## WHAT TO PRODUCE
Copy each line of the following material exactly.

## DATASET SECTION
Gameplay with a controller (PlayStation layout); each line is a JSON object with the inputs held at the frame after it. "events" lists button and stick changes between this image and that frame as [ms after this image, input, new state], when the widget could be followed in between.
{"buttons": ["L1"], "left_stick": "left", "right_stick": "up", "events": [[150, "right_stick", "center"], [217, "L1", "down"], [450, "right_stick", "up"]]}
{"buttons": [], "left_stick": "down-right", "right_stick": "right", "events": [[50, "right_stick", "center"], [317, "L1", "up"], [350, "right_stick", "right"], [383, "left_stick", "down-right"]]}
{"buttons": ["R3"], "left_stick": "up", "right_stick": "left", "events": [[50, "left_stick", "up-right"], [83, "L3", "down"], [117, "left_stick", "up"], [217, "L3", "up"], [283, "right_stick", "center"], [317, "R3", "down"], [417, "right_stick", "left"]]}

## OUTPUT
Gameplay with a controller (PlayStation layout); each line is a JSON object with the inputs held at the frame after it. "events" lists button and stick changes between this image and that frame as [ms after this image, input, new state], when the widget could be followed in between.
{"buttons": ["L1"], "left_stick": "left", "right_stick": "up", "events": [[150, "right_stick", "center"], [217, "L1", "down"], [450, "right_stick", "up"]]}
{"buttons": [], "left_stick": "down-right", "right_stick": "right", "events": [[50, "right_stick", "center"], [317, "L1", "up"], [350, "right_stick", "right"], [383, "left_stick", "down-right"]]}
{"buttons": ["R3"], "left_stick": "up", "right_stick": "left", "events": [[50, "left_stick", "up-right"], [83, "L3", "down"], [117, "left_stick", "up"], [217, "L3", "up"], [283, "right_stick", "center"], [317, "R3", "down"], [417, "right_stick", "left"]]}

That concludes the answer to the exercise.